Kinda late now, but I wouldn't have done the intake. At least not a K&N. The stock intake with some modification is good for over 500rwhp with no issues.

To block the egr you need 2 things. 1. the block off plate and 2 either a finger stick or a tuner to tell the computer to turn the egr off and to keep from setting codes.

I'd look into Efi Live or a PPE tuner over the Edge. The Edge I think has built in guages where as Efi Live or PPE you'd have to get aftermarket guages but cost wise for the performance increase you'll see PPE or Efi Live is better then Edge.


----------



## tls22 (Sep 30, 2007)

cubanb343;1144946 said:


> Here is mine during the summer


Real nice looking


----------



## BoyneCityGuy (May 7, 2009)

Mark13;1146404 said:


> Kinda late now, but I wouldn't have done the intake. At least not a K&N. The stock intake with some modification is good for over 500rwhp with no issues.
> 
> To block the egr you need 2 things. 1. the block off plate and 2 either a finger stick or a tuner to tell the computer to turn the egr off and to keep from setting codes.
> 
> I'd look into Efi Live or a PPE tuner over the Edge.

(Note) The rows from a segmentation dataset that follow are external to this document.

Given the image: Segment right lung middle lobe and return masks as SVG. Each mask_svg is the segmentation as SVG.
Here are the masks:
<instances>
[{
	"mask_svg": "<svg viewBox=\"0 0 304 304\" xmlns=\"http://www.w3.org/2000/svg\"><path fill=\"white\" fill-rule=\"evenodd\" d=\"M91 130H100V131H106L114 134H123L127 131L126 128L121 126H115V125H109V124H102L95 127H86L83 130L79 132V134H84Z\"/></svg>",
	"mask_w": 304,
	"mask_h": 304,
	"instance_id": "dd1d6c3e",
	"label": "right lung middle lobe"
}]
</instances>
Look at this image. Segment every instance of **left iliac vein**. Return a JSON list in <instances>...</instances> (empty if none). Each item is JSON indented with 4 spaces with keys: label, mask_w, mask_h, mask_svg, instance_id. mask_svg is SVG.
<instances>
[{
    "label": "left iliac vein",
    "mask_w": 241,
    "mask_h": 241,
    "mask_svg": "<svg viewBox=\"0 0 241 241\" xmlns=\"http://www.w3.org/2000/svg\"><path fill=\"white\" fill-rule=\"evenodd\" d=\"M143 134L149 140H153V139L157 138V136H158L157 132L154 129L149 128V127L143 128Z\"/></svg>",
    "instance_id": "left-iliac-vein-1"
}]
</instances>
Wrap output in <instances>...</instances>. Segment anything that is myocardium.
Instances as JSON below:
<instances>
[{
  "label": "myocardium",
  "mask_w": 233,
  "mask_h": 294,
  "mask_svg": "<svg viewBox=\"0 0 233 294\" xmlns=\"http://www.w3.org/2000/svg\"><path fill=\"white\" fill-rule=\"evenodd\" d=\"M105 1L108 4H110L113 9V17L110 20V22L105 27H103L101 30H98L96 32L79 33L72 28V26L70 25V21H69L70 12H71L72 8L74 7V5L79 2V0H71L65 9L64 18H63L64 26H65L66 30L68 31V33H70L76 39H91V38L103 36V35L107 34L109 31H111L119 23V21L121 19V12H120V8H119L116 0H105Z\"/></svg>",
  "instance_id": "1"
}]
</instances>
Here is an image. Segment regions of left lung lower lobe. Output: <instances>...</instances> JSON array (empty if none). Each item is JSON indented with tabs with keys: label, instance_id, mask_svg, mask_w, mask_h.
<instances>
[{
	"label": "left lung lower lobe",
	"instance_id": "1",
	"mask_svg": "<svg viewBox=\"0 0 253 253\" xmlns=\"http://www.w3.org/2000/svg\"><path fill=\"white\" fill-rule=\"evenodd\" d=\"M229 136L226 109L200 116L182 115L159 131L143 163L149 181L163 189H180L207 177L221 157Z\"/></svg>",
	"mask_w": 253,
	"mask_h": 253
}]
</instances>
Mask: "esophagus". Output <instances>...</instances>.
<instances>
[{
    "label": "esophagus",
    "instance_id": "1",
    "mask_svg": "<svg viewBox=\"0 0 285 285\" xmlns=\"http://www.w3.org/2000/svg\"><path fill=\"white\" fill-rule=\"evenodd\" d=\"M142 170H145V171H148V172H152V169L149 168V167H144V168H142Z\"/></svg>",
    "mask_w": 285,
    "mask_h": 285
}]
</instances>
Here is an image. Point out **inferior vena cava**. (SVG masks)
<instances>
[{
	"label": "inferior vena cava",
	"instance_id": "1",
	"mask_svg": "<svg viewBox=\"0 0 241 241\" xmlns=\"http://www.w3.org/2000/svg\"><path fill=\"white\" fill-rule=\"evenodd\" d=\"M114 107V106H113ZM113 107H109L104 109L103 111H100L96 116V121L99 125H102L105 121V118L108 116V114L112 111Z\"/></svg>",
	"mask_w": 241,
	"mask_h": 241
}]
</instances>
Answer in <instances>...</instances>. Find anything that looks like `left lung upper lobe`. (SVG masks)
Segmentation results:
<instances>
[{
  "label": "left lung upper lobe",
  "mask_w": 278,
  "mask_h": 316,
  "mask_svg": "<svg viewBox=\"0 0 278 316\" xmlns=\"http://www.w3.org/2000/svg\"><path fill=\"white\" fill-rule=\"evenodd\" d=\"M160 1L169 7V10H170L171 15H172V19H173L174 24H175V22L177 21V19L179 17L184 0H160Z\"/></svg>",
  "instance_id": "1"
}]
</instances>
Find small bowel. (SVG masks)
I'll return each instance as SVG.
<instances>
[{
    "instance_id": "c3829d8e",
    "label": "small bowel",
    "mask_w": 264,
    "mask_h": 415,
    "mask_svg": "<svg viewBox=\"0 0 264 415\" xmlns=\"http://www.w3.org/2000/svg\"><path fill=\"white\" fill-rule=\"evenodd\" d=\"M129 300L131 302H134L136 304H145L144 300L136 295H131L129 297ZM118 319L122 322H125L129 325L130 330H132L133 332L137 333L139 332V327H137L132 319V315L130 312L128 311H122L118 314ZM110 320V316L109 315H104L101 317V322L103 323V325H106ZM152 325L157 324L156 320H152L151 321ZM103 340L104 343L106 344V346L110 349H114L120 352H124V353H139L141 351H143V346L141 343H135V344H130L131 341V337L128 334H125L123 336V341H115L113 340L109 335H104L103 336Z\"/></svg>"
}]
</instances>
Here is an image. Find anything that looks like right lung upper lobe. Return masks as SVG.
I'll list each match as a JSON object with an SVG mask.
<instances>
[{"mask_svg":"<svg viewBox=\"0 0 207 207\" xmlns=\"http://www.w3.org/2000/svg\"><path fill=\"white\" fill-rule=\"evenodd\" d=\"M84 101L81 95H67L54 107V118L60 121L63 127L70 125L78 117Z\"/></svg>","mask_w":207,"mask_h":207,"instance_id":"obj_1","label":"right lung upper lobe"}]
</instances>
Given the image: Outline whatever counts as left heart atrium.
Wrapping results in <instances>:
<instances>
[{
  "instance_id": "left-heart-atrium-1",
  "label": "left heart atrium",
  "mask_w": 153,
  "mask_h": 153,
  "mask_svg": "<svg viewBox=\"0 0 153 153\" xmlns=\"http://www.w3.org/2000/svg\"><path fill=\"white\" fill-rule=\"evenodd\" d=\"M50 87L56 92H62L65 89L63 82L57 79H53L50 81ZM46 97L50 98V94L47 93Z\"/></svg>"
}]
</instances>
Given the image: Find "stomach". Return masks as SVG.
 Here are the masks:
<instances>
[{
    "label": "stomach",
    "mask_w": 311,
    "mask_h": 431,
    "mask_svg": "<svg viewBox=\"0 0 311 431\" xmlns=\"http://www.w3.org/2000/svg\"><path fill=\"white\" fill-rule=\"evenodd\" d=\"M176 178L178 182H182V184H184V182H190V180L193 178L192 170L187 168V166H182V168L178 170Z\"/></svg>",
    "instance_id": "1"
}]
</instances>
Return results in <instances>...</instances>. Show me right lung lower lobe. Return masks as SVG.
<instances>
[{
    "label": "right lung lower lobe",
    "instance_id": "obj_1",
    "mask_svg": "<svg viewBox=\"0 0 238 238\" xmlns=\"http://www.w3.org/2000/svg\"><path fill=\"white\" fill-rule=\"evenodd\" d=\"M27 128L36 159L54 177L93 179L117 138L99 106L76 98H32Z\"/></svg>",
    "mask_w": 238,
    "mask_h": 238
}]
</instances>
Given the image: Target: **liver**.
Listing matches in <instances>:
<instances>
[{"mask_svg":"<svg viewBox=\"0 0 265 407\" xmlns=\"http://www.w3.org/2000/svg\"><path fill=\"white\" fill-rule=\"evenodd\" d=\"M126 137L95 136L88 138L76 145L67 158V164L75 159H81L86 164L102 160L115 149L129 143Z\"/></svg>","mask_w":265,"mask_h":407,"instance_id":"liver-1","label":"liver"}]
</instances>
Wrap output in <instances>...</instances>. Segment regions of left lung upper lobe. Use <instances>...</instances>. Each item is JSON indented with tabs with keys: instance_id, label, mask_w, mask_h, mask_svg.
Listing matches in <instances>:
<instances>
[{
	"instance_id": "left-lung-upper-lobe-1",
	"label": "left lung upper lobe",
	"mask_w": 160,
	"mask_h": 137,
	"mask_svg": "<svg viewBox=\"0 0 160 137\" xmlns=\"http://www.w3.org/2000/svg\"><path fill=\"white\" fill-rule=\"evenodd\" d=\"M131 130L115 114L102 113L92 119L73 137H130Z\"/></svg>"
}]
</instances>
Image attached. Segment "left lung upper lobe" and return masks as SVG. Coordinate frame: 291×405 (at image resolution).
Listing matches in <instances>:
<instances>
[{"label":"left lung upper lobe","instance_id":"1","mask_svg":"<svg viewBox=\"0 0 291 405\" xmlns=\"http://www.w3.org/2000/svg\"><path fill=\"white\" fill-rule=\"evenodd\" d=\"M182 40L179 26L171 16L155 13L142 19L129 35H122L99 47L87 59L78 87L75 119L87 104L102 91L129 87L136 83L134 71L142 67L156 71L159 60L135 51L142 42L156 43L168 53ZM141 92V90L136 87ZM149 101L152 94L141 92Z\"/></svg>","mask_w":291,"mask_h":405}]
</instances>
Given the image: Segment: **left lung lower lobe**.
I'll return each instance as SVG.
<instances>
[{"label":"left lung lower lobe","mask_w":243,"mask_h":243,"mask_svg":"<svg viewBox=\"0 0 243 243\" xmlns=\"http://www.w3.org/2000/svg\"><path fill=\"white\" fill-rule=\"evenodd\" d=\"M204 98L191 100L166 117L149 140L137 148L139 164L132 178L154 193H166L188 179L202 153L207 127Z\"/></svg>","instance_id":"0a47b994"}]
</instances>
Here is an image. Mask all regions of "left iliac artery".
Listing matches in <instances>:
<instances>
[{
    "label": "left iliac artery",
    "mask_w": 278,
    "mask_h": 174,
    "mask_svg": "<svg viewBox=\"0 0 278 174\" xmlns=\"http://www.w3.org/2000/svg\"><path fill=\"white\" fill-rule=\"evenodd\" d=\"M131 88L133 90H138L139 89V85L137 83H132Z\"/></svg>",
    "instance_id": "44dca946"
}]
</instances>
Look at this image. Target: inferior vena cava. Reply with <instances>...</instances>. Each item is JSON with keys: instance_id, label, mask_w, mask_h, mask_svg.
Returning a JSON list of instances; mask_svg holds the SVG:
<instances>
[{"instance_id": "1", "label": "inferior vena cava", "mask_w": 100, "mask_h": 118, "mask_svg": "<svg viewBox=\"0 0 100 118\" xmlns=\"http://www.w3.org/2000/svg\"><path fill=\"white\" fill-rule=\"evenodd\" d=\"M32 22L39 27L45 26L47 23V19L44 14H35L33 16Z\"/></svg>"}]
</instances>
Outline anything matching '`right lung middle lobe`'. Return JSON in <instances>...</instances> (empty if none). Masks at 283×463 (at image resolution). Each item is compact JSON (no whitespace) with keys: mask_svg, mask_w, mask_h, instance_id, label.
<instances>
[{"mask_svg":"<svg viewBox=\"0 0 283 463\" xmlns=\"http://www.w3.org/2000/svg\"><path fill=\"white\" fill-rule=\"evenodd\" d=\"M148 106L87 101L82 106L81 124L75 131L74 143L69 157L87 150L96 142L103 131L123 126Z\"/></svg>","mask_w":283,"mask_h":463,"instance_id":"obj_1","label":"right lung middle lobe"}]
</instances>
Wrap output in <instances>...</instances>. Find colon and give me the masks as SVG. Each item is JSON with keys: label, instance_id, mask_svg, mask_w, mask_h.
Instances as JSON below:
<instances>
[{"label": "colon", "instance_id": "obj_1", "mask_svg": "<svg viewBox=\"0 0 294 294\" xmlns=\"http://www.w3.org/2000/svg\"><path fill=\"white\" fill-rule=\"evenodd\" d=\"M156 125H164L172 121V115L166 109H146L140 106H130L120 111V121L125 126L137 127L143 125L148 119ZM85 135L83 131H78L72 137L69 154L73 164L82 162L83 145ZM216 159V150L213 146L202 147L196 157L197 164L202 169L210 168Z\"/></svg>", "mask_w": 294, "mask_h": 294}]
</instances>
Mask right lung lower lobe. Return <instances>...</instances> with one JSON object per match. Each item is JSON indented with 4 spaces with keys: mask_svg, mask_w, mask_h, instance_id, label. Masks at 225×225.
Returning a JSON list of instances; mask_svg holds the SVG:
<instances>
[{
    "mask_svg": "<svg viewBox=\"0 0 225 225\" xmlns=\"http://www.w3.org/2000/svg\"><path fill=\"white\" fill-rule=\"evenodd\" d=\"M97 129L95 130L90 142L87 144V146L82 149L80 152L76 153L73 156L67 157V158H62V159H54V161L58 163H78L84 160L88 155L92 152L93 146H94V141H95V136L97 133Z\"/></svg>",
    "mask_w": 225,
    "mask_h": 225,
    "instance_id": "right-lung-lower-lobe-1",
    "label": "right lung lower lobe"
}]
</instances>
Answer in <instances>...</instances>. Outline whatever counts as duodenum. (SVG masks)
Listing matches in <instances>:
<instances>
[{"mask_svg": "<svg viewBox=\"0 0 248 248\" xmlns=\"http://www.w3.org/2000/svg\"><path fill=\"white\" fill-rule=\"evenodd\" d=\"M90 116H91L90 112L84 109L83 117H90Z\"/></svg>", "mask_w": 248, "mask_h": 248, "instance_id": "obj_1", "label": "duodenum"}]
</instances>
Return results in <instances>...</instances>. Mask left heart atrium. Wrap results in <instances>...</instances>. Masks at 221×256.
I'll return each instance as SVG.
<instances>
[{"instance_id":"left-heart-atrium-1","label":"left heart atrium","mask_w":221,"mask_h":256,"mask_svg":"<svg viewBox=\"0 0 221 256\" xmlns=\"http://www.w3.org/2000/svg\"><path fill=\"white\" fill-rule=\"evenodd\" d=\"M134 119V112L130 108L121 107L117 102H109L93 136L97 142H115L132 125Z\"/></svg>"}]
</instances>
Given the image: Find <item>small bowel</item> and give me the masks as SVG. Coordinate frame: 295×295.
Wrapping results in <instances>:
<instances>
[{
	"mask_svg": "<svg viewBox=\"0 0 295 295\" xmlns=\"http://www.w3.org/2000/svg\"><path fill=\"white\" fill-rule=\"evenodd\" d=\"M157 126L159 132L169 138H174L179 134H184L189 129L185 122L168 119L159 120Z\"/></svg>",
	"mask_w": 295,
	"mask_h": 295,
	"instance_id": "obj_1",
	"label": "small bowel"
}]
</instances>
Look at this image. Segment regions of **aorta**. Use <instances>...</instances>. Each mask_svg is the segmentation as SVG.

The Edge I think has built in guages where as Efi Live or PPE you'd have to get aftermarket guages but cost wise for the performance increase you'll see PPE or Efi Live is better then Edge.


i understand the blocker plate, i have heard of the finger stick but really dont know what it is...any explaination?? and i will look into the other tuners more, im not looking for a race truck, just some more economy and a little extra power for towing (which it really doesnt need, but would be nice) and a little playtime. i dont need to push 600hp with 1100 lbft...just wanna have a conservative but fun truck...and with the grandpa boards, nobody will ever expect it


----------



## William B. (Jul 22, 2004)

BoyneCityGuy;1150763 said:


> i understand the blocker plate, i have heard of the finger stick but really dont know what it is...any explaination?? and i will look into the other tuners more, im not looking for a race truck, just some more economy and a little extra power for towing (which it really doesnt need, but would be nice) and a little playtime. i dont need to push 600hp with 1100 lbft...just wanna have a conservative but fun truck...and with the grandpa boards, nobody will ever expect it


It is a simple circuit that modifies the MAF signal on LLY/LBZ engines (not LB7 engines) to expected levels when the EGR is blocked or a free flowing exhaust system causes the ECM to set codes. This will prevent a Service Engine Soon light from illuminating and will prevent the ECM from displaying DTC codes related to an EGR modification or larger exhaust.

Now not all trucks will throw a code with the EGR blocked. Mine has never thrown a code since I blocked mine over a year ago. I think the trucks with the California emissions package are more prone to throwing a code then trucks with just the Federal emissions package.


----------



## cubanb343 (Dec 13, 2007)

tls22;1146465 said:


> Real nice looking


Thanks Tim! Did you try your plow out yet?


----------



## SullivanSeptic (Nov 30, 2008)

Here mine from last night. Plowing on Level 2 with an Edge Evo Race tuner. I will get some pictures in summer mode with my BFG Mud terrains on. I know I have them on the computer somehwere.


----------



## BoyneCityGuy (May 7, 2009)

William B.;1150798 said:


> It is a simple circuit that modifies the MAF signal on LLY/LBZ engines (not LB7 engines) to expected levels when the EGR is blocked or a free flowing exhaust system causes the ECM to set codes. This will prevent a Service Engine Soon light from illuminating and will prevent the ECM from displaying DTC codes related to an EGR modification or larger exhaust.
> 
> Now not all trucks will throw a code with the EGR blocked. Mine has never thrown a code since I blocked mine over a year ago. I think the trucks with the California emissions package are more prone to throwing a code then trucks with just the Federal emissions package.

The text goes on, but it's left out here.